### Enunciado
Transcreva literalmente, do trecho sobre o sentido da existência, o conteúdo que vai de "a) o medo é" até "a própria existência.", inclusive.

Não há como não reconhecer, até empiricamente, que todos esse objetivos são “furados” e causam uma insatisfação de fundo, pois o homem tem uma inata aspiração de algo definitivo e infinito. S. Agostinho escrevia no início de suas “Confissões” : “Criaste-nos para Vós, Senhor, e o nosso coração anda inquieto enquanto não descansar em Vós”. Sempre falta algo na vida se o objetivo fundamental da existência não está fora de nós mesmos: em Deus e no próximo.

Na medida em que os anos passam, dependendo das prioridades e objetivos que o homem tenha colocado para sua vida, a sensação dominante pode ser a do medo ou da realização:

a) o medo é o de que a vida está se acabando, passando, e com ela todos os bens nos quais se colocou todo o empenho em se adquirir, inclusive a própria existência.

b) a realização é a de um projeto concluído, quando se capta o sentido de missão que a vida possui – cumprir o papel destinado por Deus a cada um na grande sinfonia da existência.

### Dados extraídos
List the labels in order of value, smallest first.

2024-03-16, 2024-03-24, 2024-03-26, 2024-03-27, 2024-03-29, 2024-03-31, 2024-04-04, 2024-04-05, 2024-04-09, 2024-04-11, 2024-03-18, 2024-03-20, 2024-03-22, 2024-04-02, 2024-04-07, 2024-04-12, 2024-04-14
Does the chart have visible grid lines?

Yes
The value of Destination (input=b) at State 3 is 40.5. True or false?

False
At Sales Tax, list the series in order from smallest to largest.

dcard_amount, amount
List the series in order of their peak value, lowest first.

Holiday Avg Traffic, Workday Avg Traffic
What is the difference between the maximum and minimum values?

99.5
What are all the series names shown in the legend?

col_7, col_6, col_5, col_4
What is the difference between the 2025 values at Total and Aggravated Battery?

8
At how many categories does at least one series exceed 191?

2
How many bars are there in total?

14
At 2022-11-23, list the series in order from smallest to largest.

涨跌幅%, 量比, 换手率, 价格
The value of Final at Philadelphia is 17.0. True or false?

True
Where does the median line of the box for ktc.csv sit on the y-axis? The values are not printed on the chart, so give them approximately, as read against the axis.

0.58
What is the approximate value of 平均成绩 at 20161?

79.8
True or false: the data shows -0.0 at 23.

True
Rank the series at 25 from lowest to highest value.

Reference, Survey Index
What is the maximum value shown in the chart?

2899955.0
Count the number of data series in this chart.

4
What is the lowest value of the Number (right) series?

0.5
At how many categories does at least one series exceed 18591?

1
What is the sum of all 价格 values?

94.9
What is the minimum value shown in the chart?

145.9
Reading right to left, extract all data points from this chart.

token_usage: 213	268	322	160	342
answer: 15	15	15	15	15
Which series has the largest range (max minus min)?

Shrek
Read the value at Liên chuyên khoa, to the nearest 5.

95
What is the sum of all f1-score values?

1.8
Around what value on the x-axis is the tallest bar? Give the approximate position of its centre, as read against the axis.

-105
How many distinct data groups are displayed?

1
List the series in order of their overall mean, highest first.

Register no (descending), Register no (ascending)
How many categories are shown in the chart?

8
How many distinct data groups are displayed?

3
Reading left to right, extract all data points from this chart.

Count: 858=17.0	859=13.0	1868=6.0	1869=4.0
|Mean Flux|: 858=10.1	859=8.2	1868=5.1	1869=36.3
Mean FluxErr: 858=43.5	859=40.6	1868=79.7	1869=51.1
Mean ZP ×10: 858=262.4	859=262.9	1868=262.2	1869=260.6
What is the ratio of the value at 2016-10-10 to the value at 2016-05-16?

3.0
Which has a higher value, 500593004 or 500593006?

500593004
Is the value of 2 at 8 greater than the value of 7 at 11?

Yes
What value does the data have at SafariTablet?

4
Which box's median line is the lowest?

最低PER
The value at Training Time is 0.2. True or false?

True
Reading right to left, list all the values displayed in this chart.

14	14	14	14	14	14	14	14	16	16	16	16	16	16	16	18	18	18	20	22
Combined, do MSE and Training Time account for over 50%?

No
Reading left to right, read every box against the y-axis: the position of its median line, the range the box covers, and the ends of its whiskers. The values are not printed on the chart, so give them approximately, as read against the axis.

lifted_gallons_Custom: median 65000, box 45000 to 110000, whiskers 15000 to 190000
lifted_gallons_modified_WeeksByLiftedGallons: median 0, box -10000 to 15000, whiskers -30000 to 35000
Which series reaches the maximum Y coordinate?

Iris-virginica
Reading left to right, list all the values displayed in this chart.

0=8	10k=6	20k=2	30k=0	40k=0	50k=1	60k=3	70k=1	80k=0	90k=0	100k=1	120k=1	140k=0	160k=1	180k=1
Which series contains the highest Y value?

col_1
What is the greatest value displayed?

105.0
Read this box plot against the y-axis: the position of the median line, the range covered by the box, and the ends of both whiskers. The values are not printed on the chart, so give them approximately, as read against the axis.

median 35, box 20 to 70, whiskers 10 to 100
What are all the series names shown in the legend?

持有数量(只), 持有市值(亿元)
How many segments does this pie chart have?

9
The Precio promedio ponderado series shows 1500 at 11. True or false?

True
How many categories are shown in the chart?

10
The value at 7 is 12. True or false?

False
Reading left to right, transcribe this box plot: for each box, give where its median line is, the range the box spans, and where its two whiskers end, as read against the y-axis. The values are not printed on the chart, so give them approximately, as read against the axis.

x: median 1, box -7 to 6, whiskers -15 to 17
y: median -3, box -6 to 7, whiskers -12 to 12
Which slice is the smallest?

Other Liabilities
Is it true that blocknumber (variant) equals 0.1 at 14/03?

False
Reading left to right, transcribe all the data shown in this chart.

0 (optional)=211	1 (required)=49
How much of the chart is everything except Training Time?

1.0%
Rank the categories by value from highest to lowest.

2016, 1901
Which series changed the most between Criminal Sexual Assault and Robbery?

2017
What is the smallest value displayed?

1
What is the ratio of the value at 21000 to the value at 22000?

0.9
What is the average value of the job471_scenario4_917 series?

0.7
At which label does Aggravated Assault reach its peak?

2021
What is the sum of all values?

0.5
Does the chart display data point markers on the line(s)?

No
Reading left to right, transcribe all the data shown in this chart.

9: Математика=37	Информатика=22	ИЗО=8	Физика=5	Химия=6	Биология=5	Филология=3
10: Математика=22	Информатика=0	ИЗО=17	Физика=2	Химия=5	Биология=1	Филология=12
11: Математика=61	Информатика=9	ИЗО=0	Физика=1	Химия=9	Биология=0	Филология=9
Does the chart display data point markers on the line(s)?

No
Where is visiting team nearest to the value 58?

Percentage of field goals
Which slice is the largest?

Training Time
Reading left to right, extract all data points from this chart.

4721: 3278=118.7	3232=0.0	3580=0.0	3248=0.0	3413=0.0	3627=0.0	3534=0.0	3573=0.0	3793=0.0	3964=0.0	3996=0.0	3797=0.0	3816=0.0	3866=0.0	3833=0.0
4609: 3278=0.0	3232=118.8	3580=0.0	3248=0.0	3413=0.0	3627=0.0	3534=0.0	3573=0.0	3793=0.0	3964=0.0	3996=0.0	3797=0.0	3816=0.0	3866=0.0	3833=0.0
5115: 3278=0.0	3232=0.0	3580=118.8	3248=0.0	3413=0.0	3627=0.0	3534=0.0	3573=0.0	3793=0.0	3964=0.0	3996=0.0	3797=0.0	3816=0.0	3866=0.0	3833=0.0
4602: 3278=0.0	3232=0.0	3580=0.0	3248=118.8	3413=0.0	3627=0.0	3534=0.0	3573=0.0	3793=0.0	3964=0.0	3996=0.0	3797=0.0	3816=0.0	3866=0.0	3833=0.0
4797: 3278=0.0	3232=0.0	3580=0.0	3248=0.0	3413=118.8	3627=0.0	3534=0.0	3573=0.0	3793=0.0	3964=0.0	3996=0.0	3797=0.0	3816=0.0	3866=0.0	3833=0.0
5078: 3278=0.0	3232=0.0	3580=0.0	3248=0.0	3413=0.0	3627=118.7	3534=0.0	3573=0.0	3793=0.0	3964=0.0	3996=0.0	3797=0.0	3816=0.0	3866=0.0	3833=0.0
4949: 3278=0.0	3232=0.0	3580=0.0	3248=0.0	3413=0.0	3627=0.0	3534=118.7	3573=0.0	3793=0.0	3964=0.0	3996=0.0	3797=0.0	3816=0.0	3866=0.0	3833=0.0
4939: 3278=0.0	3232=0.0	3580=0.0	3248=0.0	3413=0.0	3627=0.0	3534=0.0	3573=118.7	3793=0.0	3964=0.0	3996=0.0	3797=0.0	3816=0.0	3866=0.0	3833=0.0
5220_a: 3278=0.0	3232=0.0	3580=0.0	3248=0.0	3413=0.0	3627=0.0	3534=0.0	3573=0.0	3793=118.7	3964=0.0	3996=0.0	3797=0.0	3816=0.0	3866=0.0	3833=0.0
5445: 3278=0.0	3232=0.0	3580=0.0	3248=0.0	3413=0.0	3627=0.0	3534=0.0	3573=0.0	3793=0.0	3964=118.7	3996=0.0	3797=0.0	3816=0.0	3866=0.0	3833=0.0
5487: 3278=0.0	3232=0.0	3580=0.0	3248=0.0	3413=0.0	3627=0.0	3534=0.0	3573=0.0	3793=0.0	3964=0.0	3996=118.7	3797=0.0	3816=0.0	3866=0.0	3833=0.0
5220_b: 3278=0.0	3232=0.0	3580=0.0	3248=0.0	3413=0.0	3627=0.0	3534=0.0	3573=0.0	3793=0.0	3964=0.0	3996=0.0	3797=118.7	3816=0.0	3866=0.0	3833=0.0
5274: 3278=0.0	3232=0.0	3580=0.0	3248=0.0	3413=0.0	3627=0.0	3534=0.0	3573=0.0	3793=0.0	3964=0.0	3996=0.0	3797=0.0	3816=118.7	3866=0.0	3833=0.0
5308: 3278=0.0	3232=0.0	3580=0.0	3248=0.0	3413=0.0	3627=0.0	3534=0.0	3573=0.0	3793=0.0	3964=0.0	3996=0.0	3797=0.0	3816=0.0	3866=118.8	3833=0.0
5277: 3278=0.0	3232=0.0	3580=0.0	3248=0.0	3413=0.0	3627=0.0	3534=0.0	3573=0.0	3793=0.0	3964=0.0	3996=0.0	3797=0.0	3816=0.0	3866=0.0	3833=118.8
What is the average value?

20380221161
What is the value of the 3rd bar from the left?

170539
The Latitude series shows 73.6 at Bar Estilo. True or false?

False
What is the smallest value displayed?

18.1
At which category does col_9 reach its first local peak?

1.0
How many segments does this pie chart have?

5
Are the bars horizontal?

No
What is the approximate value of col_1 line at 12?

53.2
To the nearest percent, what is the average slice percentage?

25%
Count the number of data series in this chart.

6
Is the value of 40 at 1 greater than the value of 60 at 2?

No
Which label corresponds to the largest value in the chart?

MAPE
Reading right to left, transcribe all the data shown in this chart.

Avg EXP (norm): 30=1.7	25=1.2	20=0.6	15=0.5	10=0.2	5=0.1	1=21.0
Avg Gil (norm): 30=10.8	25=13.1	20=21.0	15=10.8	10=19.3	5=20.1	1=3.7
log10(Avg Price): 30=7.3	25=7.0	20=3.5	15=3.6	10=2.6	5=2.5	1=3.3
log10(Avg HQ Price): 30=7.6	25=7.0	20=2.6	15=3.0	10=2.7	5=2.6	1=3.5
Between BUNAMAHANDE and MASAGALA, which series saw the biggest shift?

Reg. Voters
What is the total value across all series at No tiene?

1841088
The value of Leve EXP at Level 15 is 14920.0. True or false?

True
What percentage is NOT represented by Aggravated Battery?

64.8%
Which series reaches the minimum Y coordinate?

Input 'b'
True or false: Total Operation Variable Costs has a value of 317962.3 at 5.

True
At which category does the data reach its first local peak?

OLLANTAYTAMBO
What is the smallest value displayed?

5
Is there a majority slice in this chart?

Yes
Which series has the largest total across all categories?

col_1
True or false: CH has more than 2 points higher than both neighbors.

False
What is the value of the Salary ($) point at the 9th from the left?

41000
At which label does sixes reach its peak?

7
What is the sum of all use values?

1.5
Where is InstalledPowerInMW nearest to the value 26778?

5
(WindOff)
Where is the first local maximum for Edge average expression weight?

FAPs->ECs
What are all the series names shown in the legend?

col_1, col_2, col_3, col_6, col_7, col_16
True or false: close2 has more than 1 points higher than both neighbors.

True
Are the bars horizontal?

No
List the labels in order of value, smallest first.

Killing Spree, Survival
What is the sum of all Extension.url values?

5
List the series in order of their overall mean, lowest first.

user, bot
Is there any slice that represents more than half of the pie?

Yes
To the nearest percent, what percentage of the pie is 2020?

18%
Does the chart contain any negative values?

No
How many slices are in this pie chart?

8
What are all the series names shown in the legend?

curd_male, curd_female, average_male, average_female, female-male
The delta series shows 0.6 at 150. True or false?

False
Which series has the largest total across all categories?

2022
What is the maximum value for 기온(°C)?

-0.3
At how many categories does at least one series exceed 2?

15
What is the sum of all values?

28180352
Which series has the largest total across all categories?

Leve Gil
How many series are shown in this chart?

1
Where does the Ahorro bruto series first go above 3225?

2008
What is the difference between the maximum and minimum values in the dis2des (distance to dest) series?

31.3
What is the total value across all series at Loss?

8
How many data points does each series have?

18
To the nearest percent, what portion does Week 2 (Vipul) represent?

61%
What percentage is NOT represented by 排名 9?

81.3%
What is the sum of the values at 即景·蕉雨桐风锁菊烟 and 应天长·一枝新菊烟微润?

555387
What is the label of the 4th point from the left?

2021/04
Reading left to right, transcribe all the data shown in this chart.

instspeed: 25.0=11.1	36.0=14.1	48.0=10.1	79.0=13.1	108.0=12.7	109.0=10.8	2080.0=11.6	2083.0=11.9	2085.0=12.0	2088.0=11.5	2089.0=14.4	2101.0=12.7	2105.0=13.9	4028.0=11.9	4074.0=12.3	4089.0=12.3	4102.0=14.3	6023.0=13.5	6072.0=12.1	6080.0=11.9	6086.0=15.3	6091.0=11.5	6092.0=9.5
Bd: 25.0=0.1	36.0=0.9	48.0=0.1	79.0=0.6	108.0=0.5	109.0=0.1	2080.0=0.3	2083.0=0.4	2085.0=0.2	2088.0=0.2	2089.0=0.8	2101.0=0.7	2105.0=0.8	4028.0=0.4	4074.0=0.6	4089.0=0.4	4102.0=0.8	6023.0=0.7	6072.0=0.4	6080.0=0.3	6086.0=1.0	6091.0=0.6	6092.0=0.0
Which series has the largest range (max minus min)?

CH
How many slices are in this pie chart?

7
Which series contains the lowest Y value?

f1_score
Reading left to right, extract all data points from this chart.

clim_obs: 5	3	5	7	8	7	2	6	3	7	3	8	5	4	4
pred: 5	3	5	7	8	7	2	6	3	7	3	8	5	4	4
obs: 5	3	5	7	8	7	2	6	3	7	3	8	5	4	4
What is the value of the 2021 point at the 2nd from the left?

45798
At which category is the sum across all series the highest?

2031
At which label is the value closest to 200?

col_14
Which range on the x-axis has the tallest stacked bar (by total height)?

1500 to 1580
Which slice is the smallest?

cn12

### Sua solução
a) o medo é o de que a vida está se acabando, passando, e com ela todos os bens nos quais se colocou todo o empenho em se adquirir, inclusive a própria existência.